## EXTRACT

Segment Open

Wed Nov 28, 2012 2:25 am
Went to see Here Comes The Boom at the cinema today very funny !!!
Wed Nov 28, 2012 7:03 pm
Went to see Silver Linings Playbook at the cinema today fantastic movie great performances by all the cast !!!
Sat Dec 08, 2012 6:15 pm
Went to see Seven Psychopaths in the cinema yesterday ! its violent,bloody and gory,crazy & funny as hell a must see !!!http://youtu.be/OOsd5d8IVoA
Fri Dec 14, 2012 11:33 am
Miracle On 34th Street. (In the theater, Lincoln.)
Wed Dec 19, 2012 9:20 pm
rjm wrote:Miracle On 34th Street. (In the theater, Lincoln.)
would love to see this on the big screen !!!
Wed Dec 19, 2012 9:20 pm
Went to see the hobbit in the cinema hated it !
soooooo long and boring the 3d effects were great but that was about it !!!
Mon Dec 31, 2012 4:13 pm
40th anniversary this x-mas......watched the german version , funnily the gay guy is less whiny on their version
Sat Jan 05, 2013 12:06 pm
Went to see Quartet at the cinema and enjoyed it very much.scotlands own billy connolly was the stand out for me.http://youtu.be/wSEnh8Hi62E
Sun Jan 06, 2013 5:23 am
I've just bought the Nightmare on Elm Street series on blu-ray and so am working my way through them. The first film has some really quite surprisingly bad acting in it, but stands the test of time remarkably well. I couldn't care less if I never see Halloween or Friday the 13th again, but I don't think I will ever feel that way about Nightmare on Elm Street, which has much more depth than either of those films. Craven's script is surprisingly literate and, intentionally or not, has much to say about American society (not unlike Stephen King books such as "It" which came out at roughly the same time). As it happens, I have to see Halloween again in a month or so as it's part of unit I'm teaching on, but you can't have everything.
Nightmare on Elm Street Part 2 is almost the opposite of the original film, with virtually no depth at all and a seemingly unthought-through series of scenes tied together to make a suitable running length. Most of that running time is actually made up of a nearly naked young man writhing in bed covered in sweat, and his girlfriend shouting "Jess" at every opportunity, a name which seems unintentionally humourous considering the film has been dubbed as the gayest horror film of all time. Even from my point of view that really doesn't make it any better. The best thing about making it through Part 2 is knowing that the truly wonderful Part 3 is next!

Segment Closed

## EXERCISE OBJECTIVE
In the movie posts, who did the viewer of Quartet name as the standout?

## GIVEN DATA
Segment Open

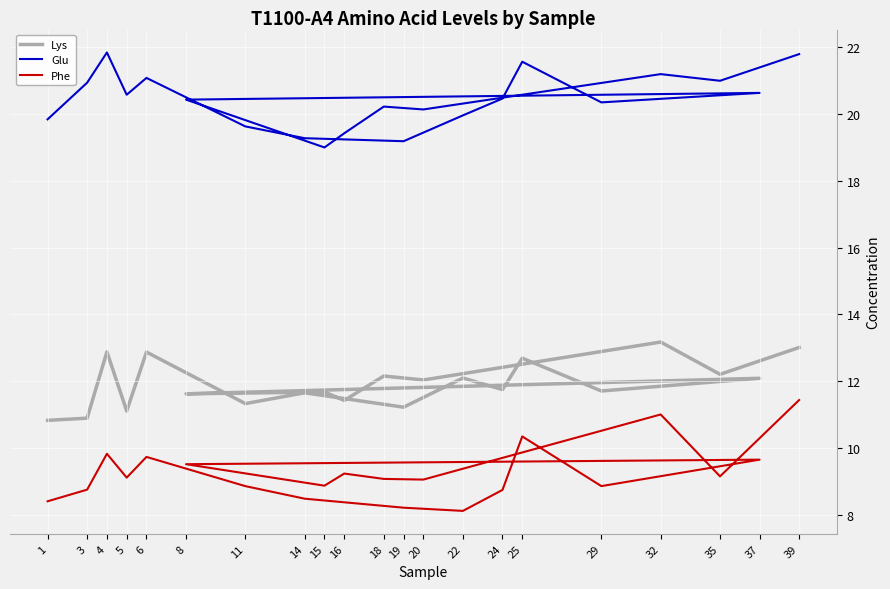

What are all the series names shown in the legend?

Lys, Glu, Phe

Segment Closed

## SOLUTION
Billy Connolly